Documentation Index
Fetch the complete documentation index at: https://docs.linksee.app/llms.txt
Use this file to discover all available pages before exploring further.
Every memory in Linksee is auto-classified along 3 orthogonal axes when stored. These are stored as queryable virtual columns, enabling precise filtering in recall.
Axis 1: Altitude (cognitive level)
How high-level is this thought?
| Altitude | Description | Forgetting multiplier |
|---|
mission | Why we exist | 0 (never decays) |
strategy | Positioning, GTM, roadmap | 0.1 (very slow) |
architecture | System design, tech choices | 0.3 (slow) |
implementation | Code, tasks, execution details | 1.0 (normal) |
Altitude affects forgetting speed. A mission-level memory about why the company exists will never auto-decay, while an implementation detail about a specific API call will fade naturally.
Axis 2: Type (what kind of thought)
What is this memory, cognitively?
| Type | Description | Example |
|---|
question | An open question | ”Should we use REST or GraphQL for the sync layer?” |
comparison | Evaluating alternatives | ”freee vs MoneyForward — freee has better API docs but worse webhooks” |
decision | A choice that was made | ”Going with PostgreSQL over MySQL for the main database” |
work | Work in progress | ”Implementing the token-saving diff cache for read_smart” |
outcome | Result of completed work | ”Deployed v0.5.0 — all tests passing, 3 beta users onboarded” |
learning | Insight or lesson learned | ”FTS5 trigram tokenizer handles Japanese better than unicode61” |
note | General note | ”Team standup moved to Tuesdays” |
Axis 3: State (lifecycle)
Where is this thought in its lifecycle?
| State | Description |
|---|
open | Not yet resolved |
decided | Decision made, not yet implemented |
in_progress | Currently being worked on |
done | Completed |
stalled | In-progress but untouched for 30+ days |
parked | Deliberately set aside for later |
superseded | Replaced by a newer decision or approach |
consolidate automatically marks in_progress memories untouched for 30+ days as stalled.
Using axes in recall
Filter by any combination of axes:
{
"query": "database",
"altitude": "architecture",
"mem_type": "decision",
"mem_state": "decided"
}
This returns only architecture-level decisions about databases that have been decided — perfect for understanding why the current tech stack was chosen.
Practical filter patterns
| I want to find… | Filter |
|---|
| Open questions | mem_state: "open", mem_type: "question" |
| Architecture decisions | altitude: "architecture", mem_type: "decision" |
| Stalled work | mem_state: "stalled" |
| Strategic insights | altitude: "strategy", mem_type: "learning" |
| Implementation details | altitude: "implementation", mem_type: "work" |
Auto-inference
When you call remember, the 3 axes are automatically inferred from the content. You don’t need to set them manually — but you can override by including structured JSON in the content field.

▶ [What the task requires]
Answer these questions using the documentation on memory axes in Linksee:
(a) What forgetting multiplier does the "architecture" altitude have?
(b) After how many days untouched does consolidate mark in_progress memories as stalled?
(c) What happens to the 3 axes when you call remember?

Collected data
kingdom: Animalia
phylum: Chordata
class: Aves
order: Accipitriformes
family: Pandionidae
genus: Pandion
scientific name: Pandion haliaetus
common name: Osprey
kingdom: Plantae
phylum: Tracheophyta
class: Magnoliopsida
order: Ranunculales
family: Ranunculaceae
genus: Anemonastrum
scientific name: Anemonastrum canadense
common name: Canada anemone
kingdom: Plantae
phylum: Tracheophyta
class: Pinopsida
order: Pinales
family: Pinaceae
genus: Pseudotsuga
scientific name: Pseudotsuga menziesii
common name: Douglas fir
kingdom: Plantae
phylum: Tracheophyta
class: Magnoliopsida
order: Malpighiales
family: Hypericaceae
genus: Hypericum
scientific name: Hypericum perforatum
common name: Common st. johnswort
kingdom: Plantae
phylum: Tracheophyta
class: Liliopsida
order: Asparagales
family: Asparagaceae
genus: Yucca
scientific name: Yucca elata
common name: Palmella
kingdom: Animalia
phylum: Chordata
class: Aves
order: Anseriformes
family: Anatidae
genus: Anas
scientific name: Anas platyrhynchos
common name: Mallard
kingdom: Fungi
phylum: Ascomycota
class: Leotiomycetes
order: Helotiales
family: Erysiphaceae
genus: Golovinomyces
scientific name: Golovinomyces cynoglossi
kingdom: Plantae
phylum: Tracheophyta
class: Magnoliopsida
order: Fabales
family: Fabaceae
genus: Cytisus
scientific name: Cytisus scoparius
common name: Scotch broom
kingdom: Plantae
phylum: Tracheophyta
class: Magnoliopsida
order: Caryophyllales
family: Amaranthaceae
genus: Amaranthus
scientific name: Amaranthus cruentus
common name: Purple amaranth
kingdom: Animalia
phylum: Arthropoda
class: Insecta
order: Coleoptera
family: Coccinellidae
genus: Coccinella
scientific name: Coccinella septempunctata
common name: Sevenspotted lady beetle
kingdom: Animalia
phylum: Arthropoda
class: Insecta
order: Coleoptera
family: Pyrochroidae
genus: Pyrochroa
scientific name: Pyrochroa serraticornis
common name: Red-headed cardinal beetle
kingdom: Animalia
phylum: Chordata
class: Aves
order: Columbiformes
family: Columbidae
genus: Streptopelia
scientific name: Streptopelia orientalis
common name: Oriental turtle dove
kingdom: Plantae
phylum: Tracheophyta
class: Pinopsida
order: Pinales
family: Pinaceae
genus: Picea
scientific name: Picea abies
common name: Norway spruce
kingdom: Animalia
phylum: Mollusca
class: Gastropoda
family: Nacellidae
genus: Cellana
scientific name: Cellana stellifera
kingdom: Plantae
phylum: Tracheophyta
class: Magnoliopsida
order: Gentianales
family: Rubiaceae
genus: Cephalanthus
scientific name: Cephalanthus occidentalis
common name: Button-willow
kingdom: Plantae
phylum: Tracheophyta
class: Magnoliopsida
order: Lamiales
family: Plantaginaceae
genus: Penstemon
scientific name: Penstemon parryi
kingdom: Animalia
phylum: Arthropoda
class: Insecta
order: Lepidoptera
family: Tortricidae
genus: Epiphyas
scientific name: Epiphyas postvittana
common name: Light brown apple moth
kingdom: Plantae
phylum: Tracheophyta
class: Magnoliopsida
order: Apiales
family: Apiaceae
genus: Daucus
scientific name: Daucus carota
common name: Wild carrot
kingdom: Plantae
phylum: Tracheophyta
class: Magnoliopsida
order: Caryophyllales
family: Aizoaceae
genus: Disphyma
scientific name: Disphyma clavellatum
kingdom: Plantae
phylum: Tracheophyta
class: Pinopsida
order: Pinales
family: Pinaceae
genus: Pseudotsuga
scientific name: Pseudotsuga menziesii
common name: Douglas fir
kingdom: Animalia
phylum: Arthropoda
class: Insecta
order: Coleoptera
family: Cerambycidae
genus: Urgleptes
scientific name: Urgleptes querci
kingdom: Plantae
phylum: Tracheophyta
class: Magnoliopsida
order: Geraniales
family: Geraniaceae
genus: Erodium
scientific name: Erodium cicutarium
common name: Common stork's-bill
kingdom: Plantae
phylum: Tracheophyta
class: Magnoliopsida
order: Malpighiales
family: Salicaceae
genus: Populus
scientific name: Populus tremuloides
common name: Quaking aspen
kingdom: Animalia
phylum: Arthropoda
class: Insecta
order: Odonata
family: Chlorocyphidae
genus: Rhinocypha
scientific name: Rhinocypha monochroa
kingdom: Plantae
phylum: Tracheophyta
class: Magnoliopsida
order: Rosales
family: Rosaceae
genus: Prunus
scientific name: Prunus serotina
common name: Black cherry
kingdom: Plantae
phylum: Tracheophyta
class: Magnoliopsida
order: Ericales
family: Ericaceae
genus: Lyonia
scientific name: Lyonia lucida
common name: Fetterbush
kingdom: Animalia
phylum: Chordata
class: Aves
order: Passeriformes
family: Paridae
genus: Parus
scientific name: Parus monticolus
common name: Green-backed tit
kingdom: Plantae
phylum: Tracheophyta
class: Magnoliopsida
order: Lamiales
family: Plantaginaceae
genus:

▶ [Reply]
(a) 0.3 (slow)
(b) 30 or more days
(c) They are automatically inferred from the content.